=== DOCUMENT SECTION ===
━━━━━━━━

Q&A: Jackals and Sea Monsters in Lamentations 4:3
From the About page comes this question about jackals and sea monsters:
I was wondering about Lamentations 4:3. All modern translations seem to agree that it mentions jackals, but the KJV translated it as “sea monster,” which commentaries then took to mean “pelican” (on the basis that pelicans were thought to feed their young with their own blood, a myth of good parenting that’s relevant to the context).
How could the KJV have got it so wrong? Its not as though they’re similar animals. And is the modern translation certain?
It’s a great question, for three reasons.
First, it demonstrates the sort of translation problem that arises when there are divergent opinions about what the text is.
Secondly, it’s an example of the problems we have in translating animals and other technical terms. Even in English, “jackal” is ambiguous, inasmuch as people use the term differently. (I alluded briefly to a similar issue regarding “sparrows” here.)
Thirdly, the question highlights the metaphoric use of animals, and why that can be a translation challenge.
Which Text?
To understand Lamentations 4:3, and texts like it, we need a bit of background about where the text of the Hebrew Bible as we now know it comes from.

━━━━━━━━

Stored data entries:
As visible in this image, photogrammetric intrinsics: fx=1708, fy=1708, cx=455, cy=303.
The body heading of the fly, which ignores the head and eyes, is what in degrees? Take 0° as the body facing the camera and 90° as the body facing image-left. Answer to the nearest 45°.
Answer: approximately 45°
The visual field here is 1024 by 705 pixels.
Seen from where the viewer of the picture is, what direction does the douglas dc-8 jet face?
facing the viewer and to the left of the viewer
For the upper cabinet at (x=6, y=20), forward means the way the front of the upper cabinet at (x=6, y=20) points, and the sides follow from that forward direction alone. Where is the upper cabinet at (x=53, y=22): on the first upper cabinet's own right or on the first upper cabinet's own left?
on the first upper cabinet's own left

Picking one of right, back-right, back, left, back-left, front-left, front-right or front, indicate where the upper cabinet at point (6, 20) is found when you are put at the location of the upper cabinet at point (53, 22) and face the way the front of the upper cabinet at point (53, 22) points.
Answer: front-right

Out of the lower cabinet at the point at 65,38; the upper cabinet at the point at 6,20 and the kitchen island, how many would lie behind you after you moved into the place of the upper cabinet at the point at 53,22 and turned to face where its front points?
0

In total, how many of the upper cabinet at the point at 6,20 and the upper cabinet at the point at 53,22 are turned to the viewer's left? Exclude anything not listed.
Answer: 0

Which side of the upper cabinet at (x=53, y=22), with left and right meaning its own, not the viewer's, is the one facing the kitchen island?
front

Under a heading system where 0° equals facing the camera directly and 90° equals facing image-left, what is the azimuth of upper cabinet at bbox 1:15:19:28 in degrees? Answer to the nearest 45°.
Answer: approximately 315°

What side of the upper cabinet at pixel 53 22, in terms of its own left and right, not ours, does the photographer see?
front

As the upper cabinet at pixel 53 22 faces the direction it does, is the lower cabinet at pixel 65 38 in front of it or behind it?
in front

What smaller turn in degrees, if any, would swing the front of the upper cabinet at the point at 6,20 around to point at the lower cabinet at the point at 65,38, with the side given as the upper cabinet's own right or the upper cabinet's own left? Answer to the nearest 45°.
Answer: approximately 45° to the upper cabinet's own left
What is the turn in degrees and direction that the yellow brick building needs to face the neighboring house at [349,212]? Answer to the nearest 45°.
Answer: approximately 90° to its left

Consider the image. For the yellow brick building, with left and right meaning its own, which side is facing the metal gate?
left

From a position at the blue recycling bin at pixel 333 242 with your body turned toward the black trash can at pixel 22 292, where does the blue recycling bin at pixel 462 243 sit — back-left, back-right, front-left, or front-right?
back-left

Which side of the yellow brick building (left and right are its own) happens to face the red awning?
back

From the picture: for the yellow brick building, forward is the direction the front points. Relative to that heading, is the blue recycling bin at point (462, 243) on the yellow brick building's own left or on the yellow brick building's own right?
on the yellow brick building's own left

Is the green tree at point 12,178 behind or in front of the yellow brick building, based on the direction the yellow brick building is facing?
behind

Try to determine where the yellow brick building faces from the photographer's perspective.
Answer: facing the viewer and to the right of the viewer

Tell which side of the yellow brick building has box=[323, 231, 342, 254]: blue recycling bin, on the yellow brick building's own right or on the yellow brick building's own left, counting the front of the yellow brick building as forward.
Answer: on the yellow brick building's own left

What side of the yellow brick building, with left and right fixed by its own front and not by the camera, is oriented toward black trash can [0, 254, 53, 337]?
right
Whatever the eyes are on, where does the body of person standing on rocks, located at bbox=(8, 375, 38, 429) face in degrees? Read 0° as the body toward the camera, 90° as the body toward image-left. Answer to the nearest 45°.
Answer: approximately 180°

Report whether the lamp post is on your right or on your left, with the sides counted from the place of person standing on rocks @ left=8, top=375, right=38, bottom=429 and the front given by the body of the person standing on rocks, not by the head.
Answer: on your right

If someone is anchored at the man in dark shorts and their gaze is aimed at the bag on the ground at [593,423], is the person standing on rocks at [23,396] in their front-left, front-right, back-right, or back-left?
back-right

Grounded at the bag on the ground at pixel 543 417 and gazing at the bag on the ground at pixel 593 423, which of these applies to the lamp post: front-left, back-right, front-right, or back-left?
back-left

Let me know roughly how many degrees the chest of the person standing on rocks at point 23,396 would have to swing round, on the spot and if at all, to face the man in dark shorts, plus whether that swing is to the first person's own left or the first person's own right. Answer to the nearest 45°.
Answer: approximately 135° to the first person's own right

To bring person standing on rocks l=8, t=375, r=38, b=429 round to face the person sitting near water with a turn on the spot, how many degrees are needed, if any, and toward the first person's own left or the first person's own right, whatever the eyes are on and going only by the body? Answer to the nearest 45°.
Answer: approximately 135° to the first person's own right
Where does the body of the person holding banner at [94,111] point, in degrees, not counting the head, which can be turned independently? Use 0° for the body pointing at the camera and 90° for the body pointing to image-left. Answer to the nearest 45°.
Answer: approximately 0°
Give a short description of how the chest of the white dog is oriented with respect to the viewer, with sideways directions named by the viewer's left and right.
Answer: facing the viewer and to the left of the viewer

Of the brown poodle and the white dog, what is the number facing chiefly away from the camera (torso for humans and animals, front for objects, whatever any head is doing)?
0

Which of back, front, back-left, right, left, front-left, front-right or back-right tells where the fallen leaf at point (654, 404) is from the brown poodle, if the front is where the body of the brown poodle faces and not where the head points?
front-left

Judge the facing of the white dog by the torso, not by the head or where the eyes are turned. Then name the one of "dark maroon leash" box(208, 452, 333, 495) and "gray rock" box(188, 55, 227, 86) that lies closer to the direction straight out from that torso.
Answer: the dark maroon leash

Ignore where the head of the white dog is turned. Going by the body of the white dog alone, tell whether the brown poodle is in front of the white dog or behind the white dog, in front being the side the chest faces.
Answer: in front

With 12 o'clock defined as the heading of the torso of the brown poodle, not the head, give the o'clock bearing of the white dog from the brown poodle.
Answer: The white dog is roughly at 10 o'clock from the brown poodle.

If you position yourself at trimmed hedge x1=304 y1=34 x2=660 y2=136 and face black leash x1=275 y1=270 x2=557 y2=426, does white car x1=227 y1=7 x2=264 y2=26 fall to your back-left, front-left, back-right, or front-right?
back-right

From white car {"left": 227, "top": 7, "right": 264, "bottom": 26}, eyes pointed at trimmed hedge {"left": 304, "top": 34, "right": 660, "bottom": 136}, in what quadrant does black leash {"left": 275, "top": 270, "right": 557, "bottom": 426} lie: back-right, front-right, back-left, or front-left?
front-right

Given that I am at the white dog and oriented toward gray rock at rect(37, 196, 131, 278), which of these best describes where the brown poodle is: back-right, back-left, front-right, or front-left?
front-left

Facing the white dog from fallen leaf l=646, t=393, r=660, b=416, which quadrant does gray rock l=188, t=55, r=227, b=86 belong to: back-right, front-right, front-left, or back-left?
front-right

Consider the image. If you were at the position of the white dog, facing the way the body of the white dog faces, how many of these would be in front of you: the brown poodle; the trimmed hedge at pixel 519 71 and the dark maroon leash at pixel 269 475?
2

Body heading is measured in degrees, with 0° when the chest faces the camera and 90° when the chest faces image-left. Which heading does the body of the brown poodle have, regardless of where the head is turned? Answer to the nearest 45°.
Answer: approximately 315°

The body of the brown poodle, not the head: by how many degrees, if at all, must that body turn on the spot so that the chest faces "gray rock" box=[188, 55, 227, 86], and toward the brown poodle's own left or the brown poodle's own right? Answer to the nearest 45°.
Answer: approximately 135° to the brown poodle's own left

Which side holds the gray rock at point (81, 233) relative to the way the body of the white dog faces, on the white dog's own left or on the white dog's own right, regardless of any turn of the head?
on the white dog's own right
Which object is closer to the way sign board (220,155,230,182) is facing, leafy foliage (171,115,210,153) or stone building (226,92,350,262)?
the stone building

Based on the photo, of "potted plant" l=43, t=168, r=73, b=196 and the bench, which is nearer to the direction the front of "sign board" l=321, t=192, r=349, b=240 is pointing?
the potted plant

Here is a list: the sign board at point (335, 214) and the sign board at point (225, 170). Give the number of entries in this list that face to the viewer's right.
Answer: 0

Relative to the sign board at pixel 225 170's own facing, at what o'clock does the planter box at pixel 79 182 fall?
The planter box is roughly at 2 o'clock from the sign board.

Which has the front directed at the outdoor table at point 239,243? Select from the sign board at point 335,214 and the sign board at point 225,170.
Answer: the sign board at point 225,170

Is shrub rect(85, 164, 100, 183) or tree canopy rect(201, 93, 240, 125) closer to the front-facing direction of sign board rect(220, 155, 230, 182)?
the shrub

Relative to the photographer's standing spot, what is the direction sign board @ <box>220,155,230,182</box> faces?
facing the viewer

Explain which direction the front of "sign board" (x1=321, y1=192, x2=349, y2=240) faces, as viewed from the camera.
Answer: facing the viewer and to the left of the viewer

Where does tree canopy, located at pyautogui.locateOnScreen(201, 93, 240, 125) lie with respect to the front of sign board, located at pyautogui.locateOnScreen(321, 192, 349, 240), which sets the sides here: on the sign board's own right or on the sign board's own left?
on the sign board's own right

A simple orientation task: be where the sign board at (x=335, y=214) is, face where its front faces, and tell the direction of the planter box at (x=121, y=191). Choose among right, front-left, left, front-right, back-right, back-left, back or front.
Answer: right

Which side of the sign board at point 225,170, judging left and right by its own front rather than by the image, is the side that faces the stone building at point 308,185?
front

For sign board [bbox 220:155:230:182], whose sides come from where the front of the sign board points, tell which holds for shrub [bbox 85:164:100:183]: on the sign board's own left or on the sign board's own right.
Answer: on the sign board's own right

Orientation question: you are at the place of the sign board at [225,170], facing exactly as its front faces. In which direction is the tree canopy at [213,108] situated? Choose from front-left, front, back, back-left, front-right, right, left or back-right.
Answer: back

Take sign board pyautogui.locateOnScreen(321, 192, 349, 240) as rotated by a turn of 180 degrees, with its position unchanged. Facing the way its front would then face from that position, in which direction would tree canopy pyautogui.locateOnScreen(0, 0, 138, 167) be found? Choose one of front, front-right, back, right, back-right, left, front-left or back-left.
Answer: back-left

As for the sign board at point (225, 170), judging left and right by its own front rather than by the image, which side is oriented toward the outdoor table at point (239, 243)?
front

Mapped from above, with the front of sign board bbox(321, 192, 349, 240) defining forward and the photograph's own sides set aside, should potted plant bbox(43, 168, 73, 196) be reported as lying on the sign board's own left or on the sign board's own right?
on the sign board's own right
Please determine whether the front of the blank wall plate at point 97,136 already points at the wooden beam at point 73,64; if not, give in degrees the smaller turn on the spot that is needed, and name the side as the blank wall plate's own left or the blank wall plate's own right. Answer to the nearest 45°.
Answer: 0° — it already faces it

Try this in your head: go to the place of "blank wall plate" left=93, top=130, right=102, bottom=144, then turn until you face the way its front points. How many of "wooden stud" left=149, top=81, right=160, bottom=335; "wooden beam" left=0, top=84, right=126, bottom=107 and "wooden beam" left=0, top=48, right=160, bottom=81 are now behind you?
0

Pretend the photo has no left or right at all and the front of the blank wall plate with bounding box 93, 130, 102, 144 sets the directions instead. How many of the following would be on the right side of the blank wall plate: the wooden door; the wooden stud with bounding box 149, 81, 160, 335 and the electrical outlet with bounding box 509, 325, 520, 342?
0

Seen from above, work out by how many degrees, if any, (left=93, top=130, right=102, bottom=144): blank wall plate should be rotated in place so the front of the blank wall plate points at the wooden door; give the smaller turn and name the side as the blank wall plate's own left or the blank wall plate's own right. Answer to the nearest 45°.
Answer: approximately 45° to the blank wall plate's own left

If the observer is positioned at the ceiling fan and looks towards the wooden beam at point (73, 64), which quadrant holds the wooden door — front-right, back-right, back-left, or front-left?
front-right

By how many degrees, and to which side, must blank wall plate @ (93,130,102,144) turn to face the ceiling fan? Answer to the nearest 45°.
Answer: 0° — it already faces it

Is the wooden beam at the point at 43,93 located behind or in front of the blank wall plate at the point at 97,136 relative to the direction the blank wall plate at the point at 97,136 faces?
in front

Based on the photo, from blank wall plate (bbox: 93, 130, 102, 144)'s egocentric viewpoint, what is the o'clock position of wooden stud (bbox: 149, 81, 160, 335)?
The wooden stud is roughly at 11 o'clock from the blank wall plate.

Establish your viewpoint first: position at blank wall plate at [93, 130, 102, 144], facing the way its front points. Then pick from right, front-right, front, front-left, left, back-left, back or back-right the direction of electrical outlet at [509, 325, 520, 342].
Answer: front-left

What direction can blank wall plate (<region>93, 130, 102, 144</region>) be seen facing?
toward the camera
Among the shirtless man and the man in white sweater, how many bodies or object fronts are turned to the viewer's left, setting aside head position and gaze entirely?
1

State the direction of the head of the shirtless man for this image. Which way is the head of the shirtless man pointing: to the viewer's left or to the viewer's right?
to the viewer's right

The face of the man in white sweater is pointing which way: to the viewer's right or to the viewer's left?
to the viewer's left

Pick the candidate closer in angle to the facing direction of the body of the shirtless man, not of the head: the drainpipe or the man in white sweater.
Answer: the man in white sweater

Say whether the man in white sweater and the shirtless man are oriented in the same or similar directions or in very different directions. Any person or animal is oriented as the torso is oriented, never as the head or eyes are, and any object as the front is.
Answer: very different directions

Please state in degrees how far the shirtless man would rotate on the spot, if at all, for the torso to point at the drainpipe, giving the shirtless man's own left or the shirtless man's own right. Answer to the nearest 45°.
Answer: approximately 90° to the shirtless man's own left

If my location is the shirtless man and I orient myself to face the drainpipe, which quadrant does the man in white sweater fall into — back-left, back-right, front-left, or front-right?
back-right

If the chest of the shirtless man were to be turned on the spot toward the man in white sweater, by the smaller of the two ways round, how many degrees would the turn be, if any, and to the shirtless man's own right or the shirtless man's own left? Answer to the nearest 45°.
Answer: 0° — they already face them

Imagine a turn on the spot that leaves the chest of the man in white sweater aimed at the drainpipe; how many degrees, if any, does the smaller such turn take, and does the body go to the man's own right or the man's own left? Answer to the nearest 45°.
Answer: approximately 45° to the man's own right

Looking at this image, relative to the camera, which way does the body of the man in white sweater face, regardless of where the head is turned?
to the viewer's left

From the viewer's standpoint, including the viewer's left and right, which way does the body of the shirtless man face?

━━━━━━━━

=== PROBLEM SET ===
- 1) Please reproduce the part of the Q&A on Lamentations 4:3 starting at "How could the" and ending at "for three reasons.".
- 2) Identify each line in the records that contains the string "table", and copy those lines out in full.

=== RESPONSES TO THE TASKS ===
- 1)
How could the KJV have got it so wrong? Its not as though they’re similar animals. And is the modern translation certain?
It’s a great question, for three reasons.

- 2)
Which has the front directed at the outdoor table at point 239,243? Select from the sign board at point 335,214 and the sign board at point 225,170.
As for the sign board at point (225, 170), judging left and right by its own front rather than by the image, which side is oriented toward the outdoor table at point (239, 243)?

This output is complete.